▶ Task to complete:
Would you return every entry below exactly as written, without its images?

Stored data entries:
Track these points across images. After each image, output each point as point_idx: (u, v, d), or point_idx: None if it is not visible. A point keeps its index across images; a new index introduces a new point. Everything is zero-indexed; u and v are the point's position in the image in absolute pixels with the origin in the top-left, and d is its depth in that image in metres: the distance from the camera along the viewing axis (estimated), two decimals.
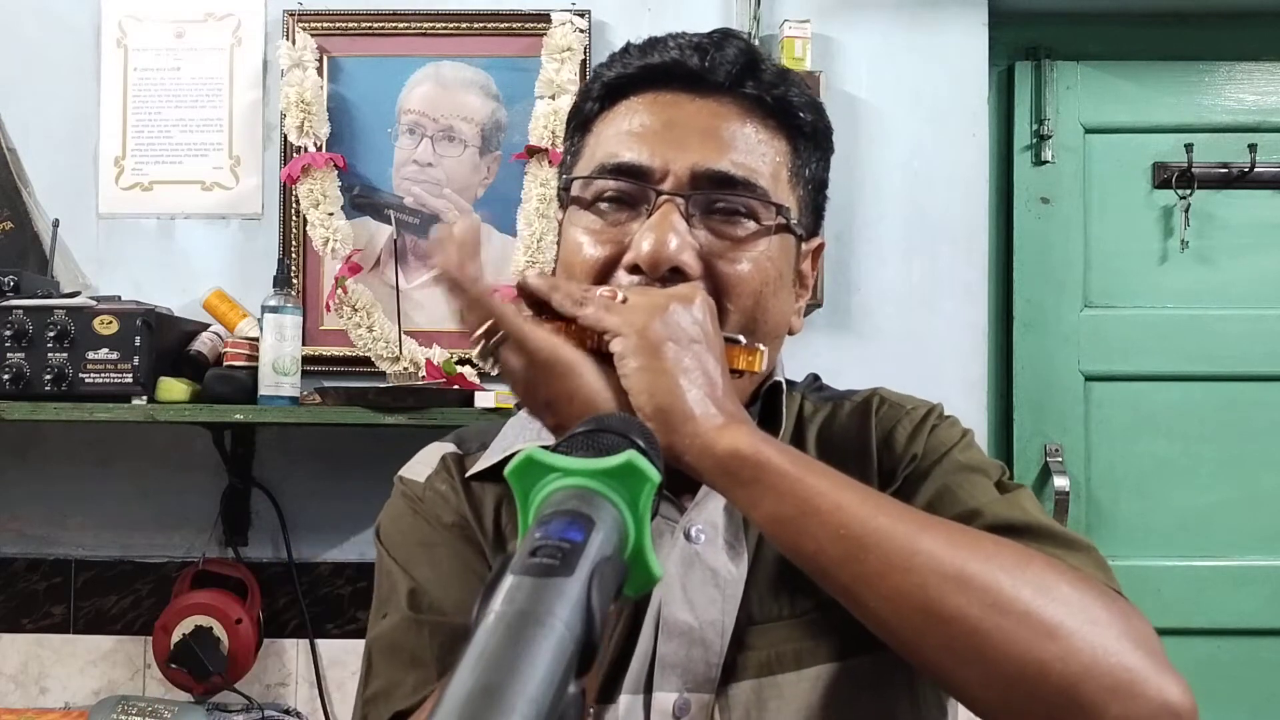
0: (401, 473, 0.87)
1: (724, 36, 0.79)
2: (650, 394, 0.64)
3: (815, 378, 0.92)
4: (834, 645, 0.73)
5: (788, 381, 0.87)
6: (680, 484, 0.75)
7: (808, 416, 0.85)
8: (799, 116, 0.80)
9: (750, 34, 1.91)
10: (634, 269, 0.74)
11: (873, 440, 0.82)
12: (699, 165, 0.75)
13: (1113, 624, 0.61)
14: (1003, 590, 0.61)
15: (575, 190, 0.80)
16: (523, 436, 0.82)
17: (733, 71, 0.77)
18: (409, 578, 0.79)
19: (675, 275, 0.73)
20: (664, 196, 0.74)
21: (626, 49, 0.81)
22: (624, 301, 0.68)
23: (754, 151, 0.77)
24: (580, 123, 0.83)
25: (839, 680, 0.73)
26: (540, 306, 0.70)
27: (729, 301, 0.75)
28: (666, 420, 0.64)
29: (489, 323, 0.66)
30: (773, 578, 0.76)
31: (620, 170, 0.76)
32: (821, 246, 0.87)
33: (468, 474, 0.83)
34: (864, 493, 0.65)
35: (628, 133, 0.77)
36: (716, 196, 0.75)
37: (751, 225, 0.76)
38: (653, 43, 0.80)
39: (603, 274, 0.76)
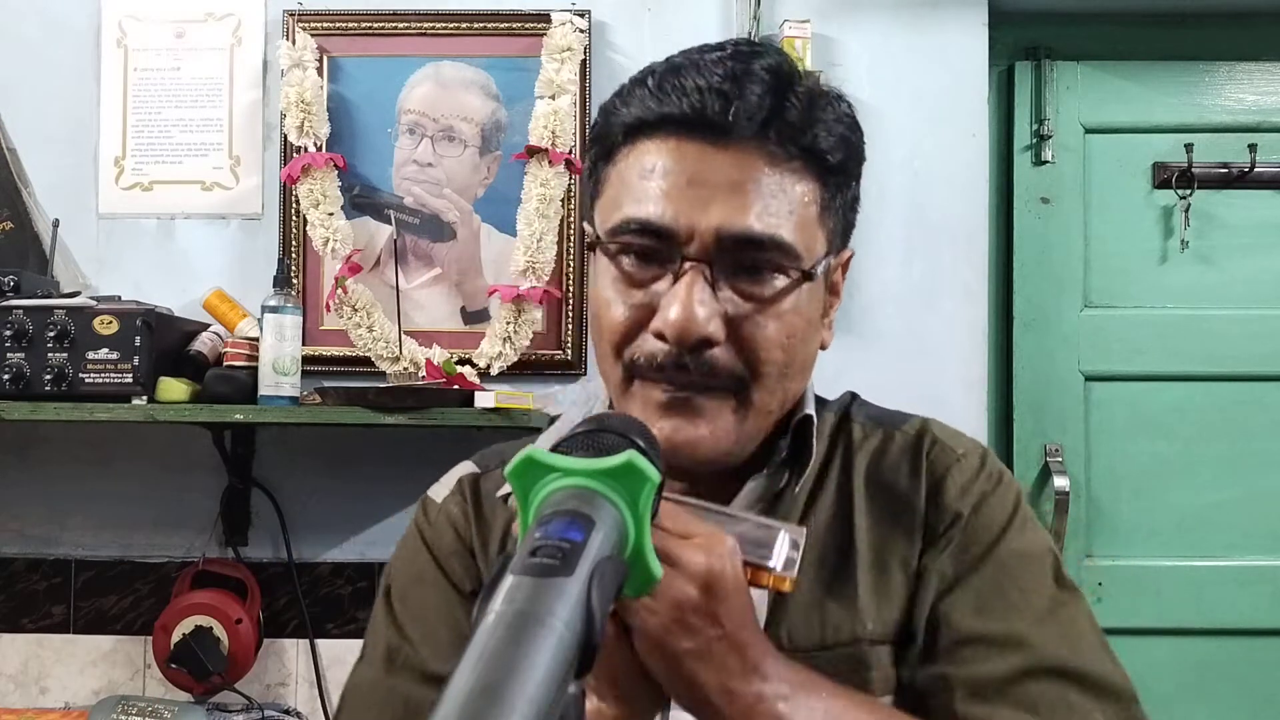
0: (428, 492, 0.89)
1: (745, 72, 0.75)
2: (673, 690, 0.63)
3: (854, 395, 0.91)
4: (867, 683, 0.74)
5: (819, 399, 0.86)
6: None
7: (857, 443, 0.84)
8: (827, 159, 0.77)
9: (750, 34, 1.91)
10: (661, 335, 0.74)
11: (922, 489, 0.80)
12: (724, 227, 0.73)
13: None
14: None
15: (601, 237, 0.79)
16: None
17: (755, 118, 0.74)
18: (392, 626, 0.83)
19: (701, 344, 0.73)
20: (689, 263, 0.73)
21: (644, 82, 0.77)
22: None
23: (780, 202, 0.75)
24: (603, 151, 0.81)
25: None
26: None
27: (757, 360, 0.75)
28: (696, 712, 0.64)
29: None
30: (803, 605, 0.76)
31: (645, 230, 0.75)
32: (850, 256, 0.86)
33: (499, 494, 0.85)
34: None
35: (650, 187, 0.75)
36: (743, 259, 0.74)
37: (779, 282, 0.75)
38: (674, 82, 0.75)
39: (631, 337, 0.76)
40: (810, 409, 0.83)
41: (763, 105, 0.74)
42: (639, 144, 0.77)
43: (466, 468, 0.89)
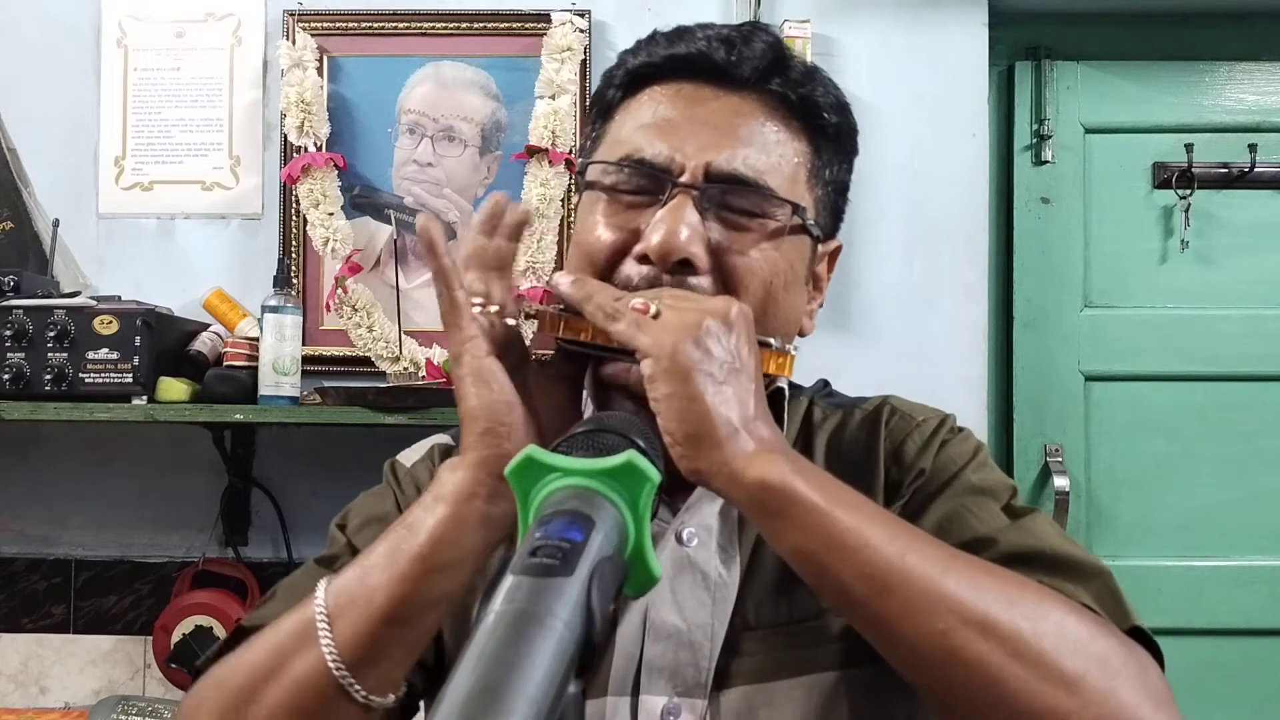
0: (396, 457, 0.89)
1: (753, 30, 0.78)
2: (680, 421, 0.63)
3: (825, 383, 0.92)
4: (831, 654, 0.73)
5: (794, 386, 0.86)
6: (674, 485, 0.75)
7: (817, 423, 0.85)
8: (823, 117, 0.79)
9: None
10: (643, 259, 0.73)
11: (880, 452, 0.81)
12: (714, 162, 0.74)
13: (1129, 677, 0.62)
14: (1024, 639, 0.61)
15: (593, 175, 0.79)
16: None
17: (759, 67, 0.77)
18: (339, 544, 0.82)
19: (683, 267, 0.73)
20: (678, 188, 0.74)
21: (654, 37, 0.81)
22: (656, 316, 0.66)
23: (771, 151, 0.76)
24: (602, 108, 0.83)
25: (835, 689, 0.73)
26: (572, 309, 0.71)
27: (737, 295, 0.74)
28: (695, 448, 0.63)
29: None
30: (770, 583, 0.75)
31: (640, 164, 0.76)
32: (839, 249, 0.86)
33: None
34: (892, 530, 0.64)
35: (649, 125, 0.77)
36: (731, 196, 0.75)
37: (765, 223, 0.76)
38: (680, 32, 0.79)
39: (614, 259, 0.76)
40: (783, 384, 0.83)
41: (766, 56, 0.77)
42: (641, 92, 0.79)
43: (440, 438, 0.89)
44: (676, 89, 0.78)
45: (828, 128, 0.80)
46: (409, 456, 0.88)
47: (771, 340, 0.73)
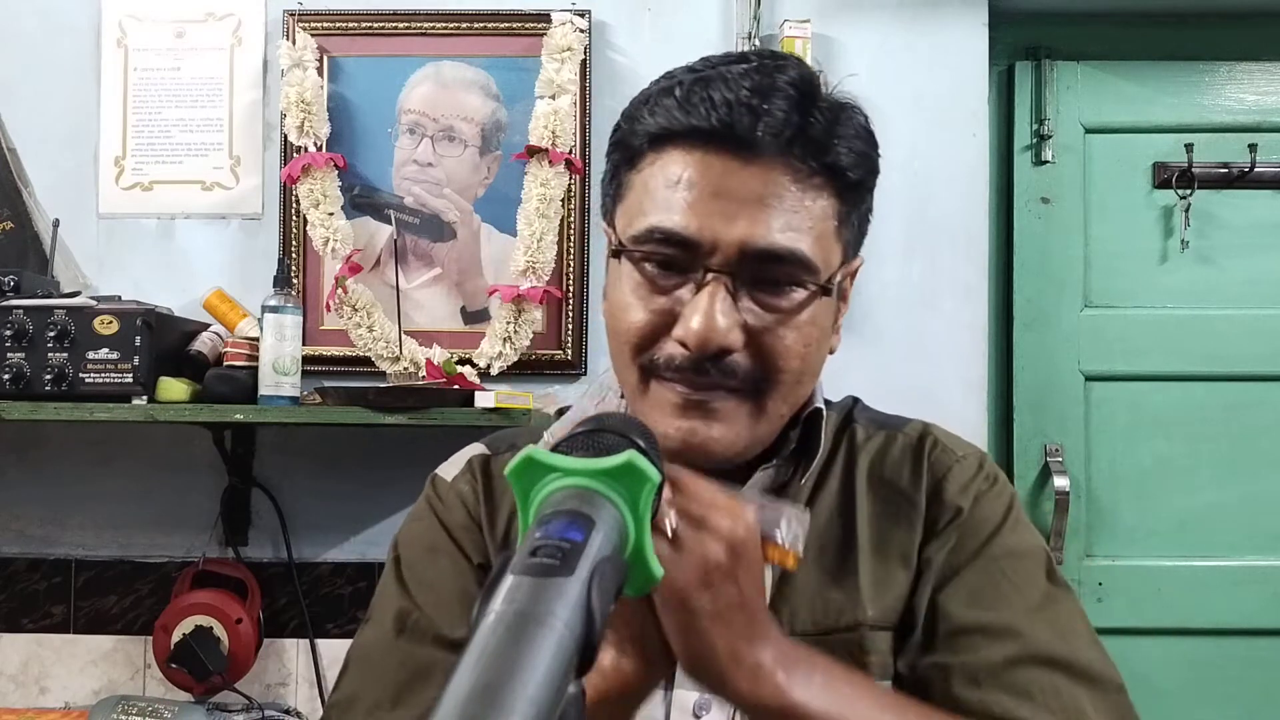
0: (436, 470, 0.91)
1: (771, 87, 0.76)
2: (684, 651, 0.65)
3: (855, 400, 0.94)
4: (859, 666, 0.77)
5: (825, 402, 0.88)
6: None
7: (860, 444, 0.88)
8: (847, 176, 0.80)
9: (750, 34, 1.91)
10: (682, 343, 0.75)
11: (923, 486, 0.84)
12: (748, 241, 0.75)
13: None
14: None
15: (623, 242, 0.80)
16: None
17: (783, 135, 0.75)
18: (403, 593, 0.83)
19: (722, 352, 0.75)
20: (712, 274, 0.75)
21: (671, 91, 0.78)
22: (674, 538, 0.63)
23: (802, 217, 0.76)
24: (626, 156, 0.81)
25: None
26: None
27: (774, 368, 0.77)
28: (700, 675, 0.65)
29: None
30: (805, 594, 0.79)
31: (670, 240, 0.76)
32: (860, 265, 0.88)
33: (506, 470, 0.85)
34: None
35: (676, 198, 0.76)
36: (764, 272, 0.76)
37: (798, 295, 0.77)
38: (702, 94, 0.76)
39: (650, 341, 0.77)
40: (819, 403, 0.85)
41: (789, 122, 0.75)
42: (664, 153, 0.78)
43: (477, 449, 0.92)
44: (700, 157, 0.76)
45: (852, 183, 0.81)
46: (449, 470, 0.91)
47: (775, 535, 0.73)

▶ Your solution:
Track these points across images. After each image, output each point as point_idx: (u, v, d), or point_idx: None if it is not visible. A point keeps its index across images; a new index introduces a new point. Everything is zero-indexed; u and v are the point's position in the image in absolute pixels with the origin in the top-left, and d is its depth in that image in metres: the distance from the camera along the viewing axis (estimated), two decimals.
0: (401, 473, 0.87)
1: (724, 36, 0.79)
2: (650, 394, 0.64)
3: (815, 378, 0.92)
4: (834, 645, 0.73)
5: (788, 381, 0.87)
6: (680, 484, 0.75)
7: (808, 416, 0.85)
8: (799, 116, 0.80)
9: (750, 34, 1.91)
10: (634, 269, 0.74)
11: (873, 440, 0.82)
12: (699, 165, 0.75)
13: (1113, 624, 0.61)
14: (1003, 590, 0.61)
15: (575, 190, 0.80)
16: (523, 436, 0.82)
17: (733, 71, 0.77)
18: (409, 578, 0.79)
19: (675, 275, 0.73)
20: (664, 196, 0.74)
21: (626, 49, 0.81)
22: (624, 301, 0.68)
23: (754, 151, 0.77)
24: (580, 123, 0.83)
25: (839, 680, 0.73)
26: (540, 306, 0.70)
27: (729, 301, 0.75)
28: (666, 420, 0.64)
29: (489, 323, 0.66)
30: (773, 578, 0.76)
31: (620, 170, 0.76)
32: (821, 246, 0.87)
33: (468, 474, 0.83)
34: (864, 493, 0.65)
35: (628, 133, 0.77)
36: (716, 196, 0.75)
37: (751, 225, 0.76)
38: (653, 43, 0.80)
39: (603, 274, 0.76)
0: (428, 492, 0.89)
1: (745, 72, 0.75)
2: (673, 690, 0.63)
3: (854, 395, 0.91)
4: (867, 683, 0.74)
5: (819, 399, 0.86)
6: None
7: (857, 443, 0.84)
8: (827, 159, 0.77)
9: (750, 34, 1.91)
10: (661, 335, 0.74)
11: (922, 489, 0.80)
12: (724, 227, 0.73)
13: None
14: None
15: (601, 237, 0.79)
16: None
17: (755, 118, 0.74)
18: (392, 626, 0.83)
19: (701, 344, 0.73)
20: (689, 263, 0.73)
21: (644, 82, 0.77)
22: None
23: (780, 202, 0.75)
24: (603, 151, 0.81)
25: None
26: None
27: (757, 360, 0.75)
28: (696, 712, 0.64)
29: None
30: (803, 605, 0.76)
31: (645, 230, 0.75)
32: (850, 256, 0.86)
33: (499, 494, 0.85)
34: None
35: (650, 187, 0.75)
36: (743, 259, 0.74)
37: (779, 282, 0.75)
38: (674, 82, 0.75)
39: (631, 337, 0.76)
40: (810, 409, 0.83)
41: (763, 105, 0.74)
42: (639, 144, 0.77)
43: (466, 468, 0.89)
0: (396, 457, 0.89)
1: (753, 30, 0.78)
2: (680, 421, 0.63)
3: (825, 383, 0.92)
4: (831, 654, 0.73)
5: (794, 386, 0.86)
6: (674, 485, 0.75)
7: (817, 423, 0.85)
8: (823, 117, 0.79)
9: None
10: (643, 259, 0.73)
11: (880, 452, 0.81)
12: (714, 162, 0.74)
13: (1129, 677, 0.62)
14: (1024, 639, 0.61)
15: (593, 175, 0.79)
16: None
17: (759, 67, 0.77)
18: (339, 544, 0.82)
19: (683, 267, 0.73)
20: (678, 188, 0.74)
21: (654, 37, 0.81)
22: (656, 316, 0.66)
23: (771, 151, 0.76)
24: (602, 108, 0.83)
25: (835, 689, 0.73)
26: (572, 309, 0.71)
27: (737, 295, 0.74)
28: (695, 448, 0.63)
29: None
30: (770, 583, 0.75)
31: (640, 164, 0.76)
32: (839, 249, 0.86)
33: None
34: (892, 530, 0.64)
35: (649, 125, 0.77)
36: (731, 196, 0.75)
37: (765, 223, 0.76)
38: (680, 32, 0.79)
39: (614, 259, 0.76)
40: (783, 384, 0.83)
41: (766, 56, 0.77)
42: (641, 92, 0.79)
43: (440, 438, 0.89)
44: (676, 89, 0.78)
45: (828, 128, 0.80)
46: (409, 456, 0.88)
47: (771, 340, 0.73)
0: (436, 470, 0.91)
1: (771, 87, 0.76)
2: (684, 651, 0.65)
3: (855, 400, 0.94)
4: (859, 666, 0.77)
5: (825, 402, 0.88)
6: None
7: (860, 444, 0.88)
8: (847, 176, 0.80)
9: (750, 34, 1.91)
10: (682, 343, 0.75)
11: (923, 486, 0.84)
12: (748, 241, 0.75)
13: None
14: None
15: (623, 242, 0.80)
16: None
17: (783, 135, 0.75)
18: (403, 593, 0.83)
19: (722, 352, 0.75)
20: (712, 274, 0.75)
21: (671, 91, 0.78)
22: (674, 538, 0.63)
23: (802, 217, 0.76)
24: (626, 156, 0.81)
25: None
26: None
27: (774, 368, 0.77)
28: (700, 675, 0.65)
29: None
30: (805, 594, 0.79)
31: (670, 240, 0.76)
32: (860, 265, 0.88)
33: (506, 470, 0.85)
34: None
35: (676, 198, 0.76)
36: (764, 272, 0.76)
37: (798, 295, 0.77)
38: (702, 94, 0.76)
39: (650, 341, 0.77)
40: (819, 403, 0.85)
41: (789, 122, 0.75)
42: (664, 153, 0.78)
43: (477, 449, 0.92)
44: (700, 157, 0.76)
45: (852, 183, 0.81)
46: (449, 470, 0.91)
47: (775, 535, 0.73)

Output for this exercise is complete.